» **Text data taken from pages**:
______

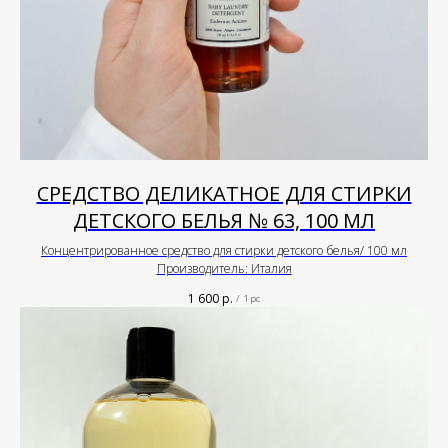
СРЕДСТВО ДЕЛИКАТНОЕ ДЛЯ СТИРКИ
ДЕТСКОГО БЕЛЬЯ № 63, 100 МЛ
Концентрированное средство для стирки детского белья/ 100 мл
Производитель: Италия
1 600
р.
/
1 pc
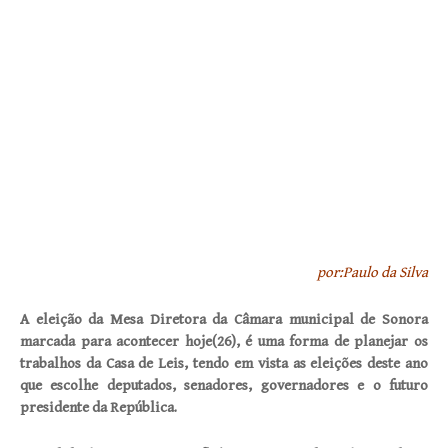
por:Paulo da Silva
A eleição da Mesa Diretora da Câmara municipal de Sonora
marcada para acontecer hoje(26), é uma forma de planejar os
trabalhos da Casa de Leis, tendo em vista as eleições deste ano
que escolhe deputados, senadores, governadores e o futuro
presidente da República.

______

Copy out all of the text lines in the material above, word for word, leaving out the pictures.

СРЕДСТВО ДЕЛИКАТНОЕ ДЛЯ СТИРКИ
ДЕТСКОГО БЕЛЬЯ № 63, 100 МЛ
Концентрированное средство для стирки детского белья/ 100 мл
Производитель: Италия
1 600
р.
/
1 pc
por:Paulo da Silva
A eleição da Mesa Diretora da Câmara municipal de Sonora
marcada para acontecer hoje(26), é uma forma de planejar os
trabalhos da Casa de Leis, tendo em vista as eleições deste ano
que escolhe deputados, senadores, governadores e o futuro
presidente da República.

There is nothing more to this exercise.